Oleh: Astiwi Inayah, Citra Istiqomah, Dian Trianita Lestari, Feriana Kushindarti, Irani Siti N, Muhammad Nizar H, Nofansyah Ibrahim, Novi Rizka A, Reza Triarda, Siti Fadilah
Regionalisme adalah sebuah istilah yang sudah muncul
sejak PD II berakhir, dimana terjadi fluktuasi atas fenomena tersebut, sampai
akhirnya menjadi kajian menarik dalam hubungan internasional pada 1990-an.

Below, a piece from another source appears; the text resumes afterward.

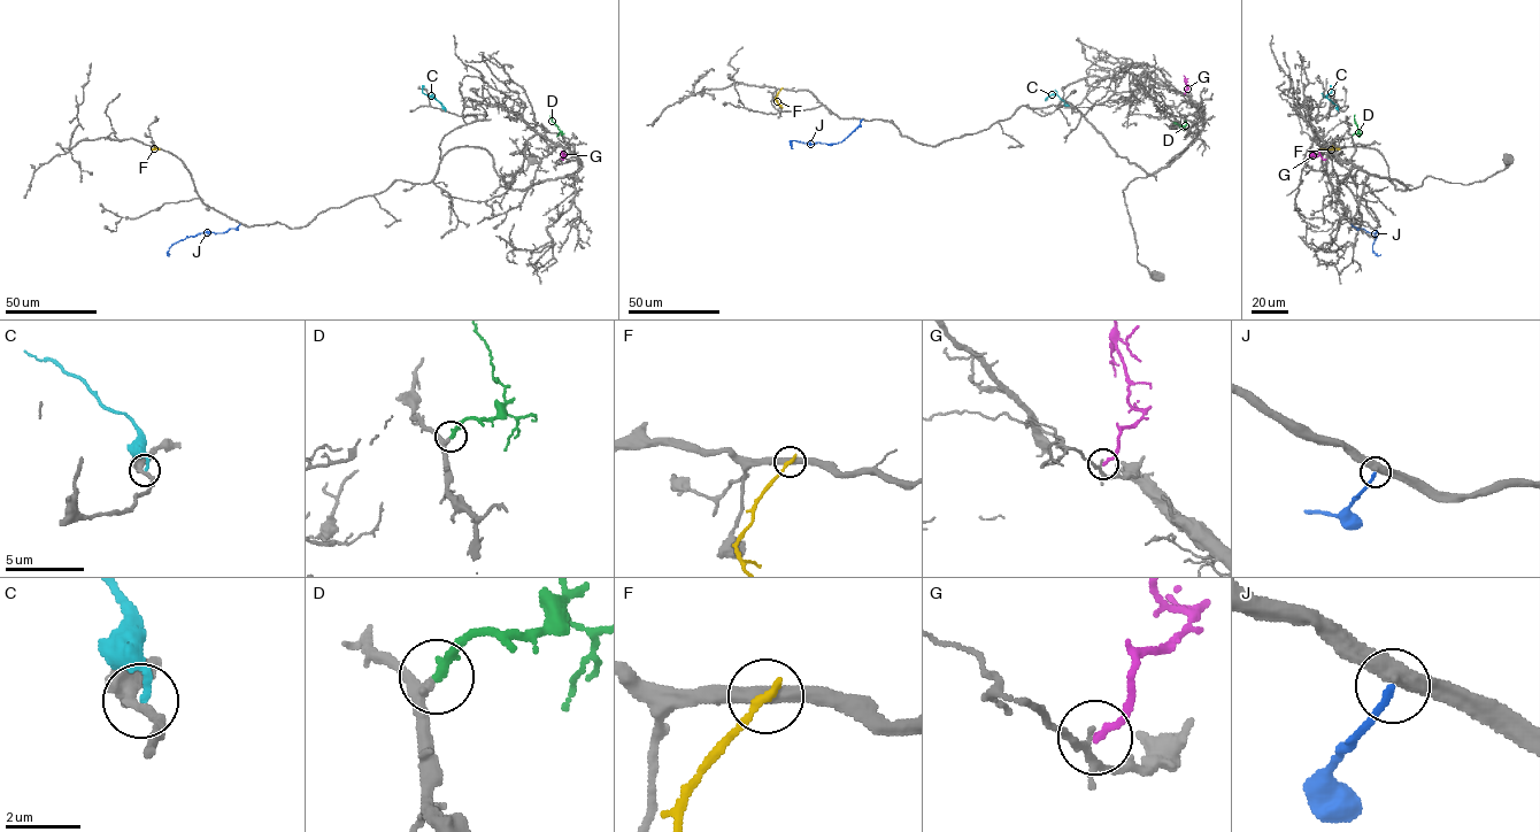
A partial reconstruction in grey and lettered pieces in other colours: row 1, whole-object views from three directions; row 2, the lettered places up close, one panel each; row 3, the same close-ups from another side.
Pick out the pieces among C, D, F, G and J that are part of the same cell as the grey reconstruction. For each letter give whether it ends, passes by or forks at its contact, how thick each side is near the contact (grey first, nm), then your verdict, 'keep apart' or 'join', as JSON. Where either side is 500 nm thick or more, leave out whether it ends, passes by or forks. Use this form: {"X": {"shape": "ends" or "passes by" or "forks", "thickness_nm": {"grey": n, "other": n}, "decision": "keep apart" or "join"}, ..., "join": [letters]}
{"C": {"shape": "ends", "thickness_nm": {"grey": 240, "other": 220}, "decision": "keep apart"}, "D": {"shape": "ends", "thickness_nm": {"grey": 280, "other": 240}, "decision": "join"}, "F": {"shape": "ends", "thickness_nm": {"grey": 420, "other": 240}, "decision": "keep apart"}, "G": {"shape": "ends", "thickness_nm": {"grey": 160, "other": 190}, "decision": "keep apart"}, "J": {"shape": "ends", "thickness_nm": {"grey": 400, "other": 170}, "decision": "join"}, "join": ["D", "J"]}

Regionalisme sendiri merupakan sebuah konsep mengenai bagaimana seharusnya
hubungan antarnegara dikelola untuk memaksimalkan “gain” atau keuntungan. Untuk
itu, regionalisme perlu untuk melibatkan banyak aktor tidak hanya state melainkan aktor non-state seperti NGOs juga ikut andil.

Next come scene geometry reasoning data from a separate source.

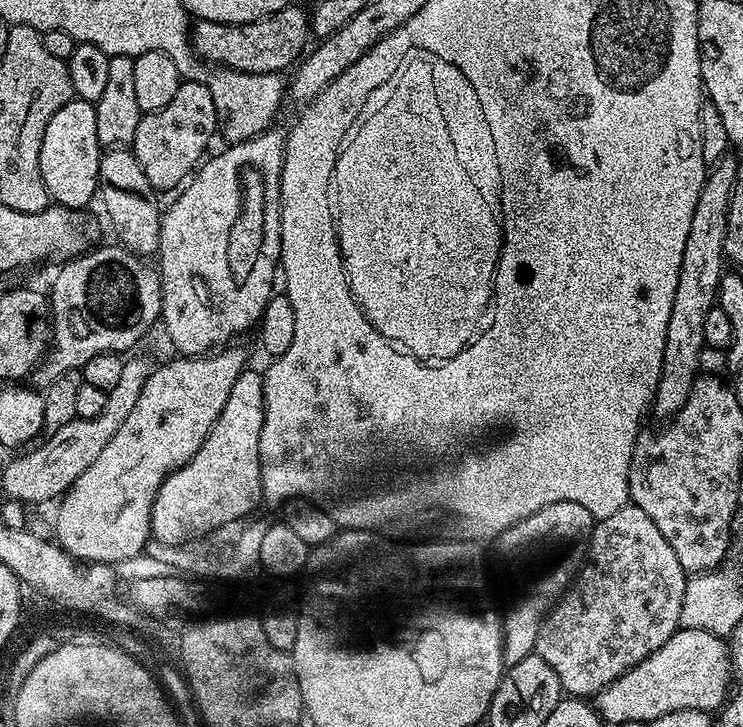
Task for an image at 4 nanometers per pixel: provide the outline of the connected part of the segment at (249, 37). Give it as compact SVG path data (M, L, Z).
M293 6L245 24L219 24L197 19L191 25L190 39L192 51L209 65L220 65L250 74L280 74L285 71L283 68L291 69L305 55L310 41L310 16L299 6Z

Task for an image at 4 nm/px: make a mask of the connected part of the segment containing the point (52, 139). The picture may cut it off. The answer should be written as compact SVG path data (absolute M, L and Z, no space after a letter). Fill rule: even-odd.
M79 98L66 102L66 106L46 122L46 134L42 134L40 169L49 197L62 208L87 209L87 204L98 196L101 155L95 103Z

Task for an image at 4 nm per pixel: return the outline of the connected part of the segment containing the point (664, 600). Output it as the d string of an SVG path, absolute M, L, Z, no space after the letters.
M629 502L622 510L610 514L610 518L602 518L595 521L592 536L588 539L586 559L583 561L578 575L573 579L564 595L555 601L554 607L547 613L545 620L540 624L535 655L540 656L542 662L549 664L550 670L554 670L554 674L558 674L560 687L569 697L595 697L596 693L603 690L606 686L610 686L610 682L614 682L622 674L626 674L626 670L630 670L635 664L642 662L650 654L654 654L654 650L661 648L681 627L680 615L682 614L683 595L686 594L687 585L688 576L685 573L682 562L678 562L678 554L674 554L674 550L670 547L670 542L666 542L666 538L662 538L662 530L658 530L658 526L654 526L654 522L650 522L650 517L643 510L638 510L636 504Z

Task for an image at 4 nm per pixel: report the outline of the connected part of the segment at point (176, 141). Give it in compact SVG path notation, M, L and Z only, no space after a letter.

Dalam kaca mata kaum neo-realis, regionalisme dipandang
sebagai cara untuk mewujudkan kemakmuran dan perdamain internasional. Karena
pada dasarnya, konsep ini akan berupaya meningkatkan hubungan antar negara
dengan rule of the game yang saling
mengikat antar anggotanya. Sehingga berbagai macam kerjasama mulai dari
ekonomi, politik, dan sosial dapat berjalan dan saling menguntungkan semua
pihak.
Berbicara mengenai regionalisme dan kaitannya dengan
globalisasi, kedua fenomena tersebut memang berjalan dalam koridor yang
bersamaan. Globalisasi muncul atas berkembangnya liberalisasi ekonomi dunia,
yang melewati batas-batas kedaulatan negara. Sedangkan regionalisme, merupakan
cara bagi pelaku pasar free trade itu
melakukan ekspansi atas bisnis mereka.
Melalui regionalisme, upaya untuk memperluas bisnis MNCs
menjadi semakin tampak jelas karena sada seperangkat aturan yang membolehkan
para pemilik modal tersebut dengan leluasa membangun bisnis mereka di negara
lain. Aturan tersebut diatur dalam perjanjian regionalisme, dan setiap negara
yang terlibat di dalamnya wajib mengikuti aturan tersebut, meski pada akhirnya
banyak juga agreements tersebut yang
dilanggar.
Upaya legalisasi tersebut kemudian mendorong kontribusi
regionalisme terhadap globalisasi dan integrasi pasar-pasar global dalam
dilihat dalam dua cara pandang.[1]
Jika regionalisme itu mendorong adanya peningkatan dalam upaya integrasi
kawasan ke arah yang lebih luas, dimana tidak ada kebijakan yang mengganggu
masuknya produk asing ke suatu negara. Dengan demikian hal itu akan mendorong
terbentuknya integrasi ke arah pasar global. Jika kondisi itu dipenuhi, maka
regionalisme dapat dipahami sebagai upaya untuk mendorong ke arah globalisasi
ekonomi yang lebih baik.
Selanjutnya, jika kondisi diatas justru menimbulkan
kebalikannya, dimana regionalisme diarahkan hanya demi kepentingan
negara-negara anggota melalui kebijakan proteksionisme dan diskrimasi terhadap
negara-negara lain, maka regionalisme akan sangat berpengaruh buruk terhadap
perkembangan globalisasi ekonomi. Sebab, cara seperti itu hanya akan
menciptakan kesenjangan antar negara, sehingga yang diuntungkan hanya negara powerful.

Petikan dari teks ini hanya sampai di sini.